If a line of the records contains the string "down", copy it out.

### Supplied material ###

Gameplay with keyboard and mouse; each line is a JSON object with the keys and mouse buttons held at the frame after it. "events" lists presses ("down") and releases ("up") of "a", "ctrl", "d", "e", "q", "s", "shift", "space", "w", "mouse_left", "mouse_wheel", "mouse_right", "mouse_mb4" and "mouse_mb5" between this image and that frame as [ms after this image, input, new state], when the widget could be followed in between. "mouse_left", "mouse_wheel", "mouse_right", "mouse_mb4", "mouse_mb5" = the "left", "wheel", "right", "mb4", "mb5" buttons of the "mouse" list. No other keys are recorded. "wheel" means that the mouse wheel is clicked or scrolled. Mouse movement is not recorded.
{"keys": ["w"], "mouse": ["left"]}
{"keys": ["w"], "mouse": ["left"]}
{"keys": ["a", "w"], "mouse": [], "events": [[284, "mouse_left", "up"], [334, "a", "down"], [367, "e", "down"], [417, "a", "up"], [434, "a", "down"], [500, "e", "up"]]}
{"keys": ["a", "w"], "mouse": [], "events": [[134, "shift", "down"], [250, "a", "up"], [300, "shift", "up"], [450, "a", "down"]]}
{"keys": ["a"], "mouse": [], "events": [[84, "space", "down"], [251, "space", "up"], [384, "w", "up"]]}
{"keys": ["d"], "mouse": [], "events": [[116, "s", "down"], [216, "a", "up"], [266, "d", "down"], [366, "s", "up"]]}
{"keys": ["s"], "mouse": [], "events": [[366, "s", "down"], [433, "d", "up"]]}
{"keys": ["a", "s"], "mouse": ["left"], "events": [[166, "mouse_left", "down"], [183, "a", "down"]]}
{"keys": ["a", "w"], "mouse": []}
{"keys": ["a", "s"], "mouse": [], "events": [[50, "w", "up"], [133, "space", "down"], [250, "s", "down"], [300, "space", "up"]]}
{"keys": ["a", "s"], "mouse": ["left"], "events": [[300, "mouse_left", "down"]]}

###

→ Written solution
Gameplay with keyboard and mouse; each line is a JSON object with the keys and mouse buttons held at the frame after it. "events" lists presses ("down") and releases ("up") of "a", "ctrl", "d", "e", "q", "s", "shift", "space", "w", "mouse_left", "mouse_wheel", "mouse_right", "mouse_mb4" and "mouse_mb5" between this image and that frame as [ms after this image, input, new state], when the widget could be followed in between. "mouse_left", "mouse_wheel", "mouse_right", "mouse_mb4", "mouse_mb5" = the "left", "wheel", "right", "mb4", "mb5" buttons of the "mouse" list. No other keys are recorded. "wheel" means that the mouse wheel is clicked or scrolled. Mouse movement is not recorded.
{"keys": ["a", "w"], "mouse": [], "events": [[284, "mouse_left", "up"], [334, "a", "down"], [367, "e", "down"], [417, "a", "up"], [434, "a", "down"], [500, "e", "up"]]}
{"keys": ["a", "w"], "mouse": [], "events": [[134, "shift", "down"], [250, "a", "up"], [300, "shift", "up"], [450, "a", "down"]]}
{"keys": ["a"], "mouse": [], "events": [[84, "space", "down"], [251, "space", "up"], [384, "w", "up"]]}
{"keys": ["d"], "mouse": [], "events": [[116, "s", "down"], [216, "a", "up"], [266, "d", "down"], [366, "s", "up"]]}
{"keys": ["s"], "mouse": [], "events": [[366, "s", "down"], [433, "d", "up"]]}
{"keys": ["a", "s"], "mouse": ["left"], "events": [[166, "mouse_left", "down"], [183, "a", "down"]]}
{"keys": ["a", "s"], "mouse": [], "events": [[50, "w", "up"], [133, "space", "down"], [250, "s", "down"], [300, "space", "up"]]}
{"keys": ["a", "s"], "mouse": ["left"], "events": [[300, "mouse_left", "down"]]}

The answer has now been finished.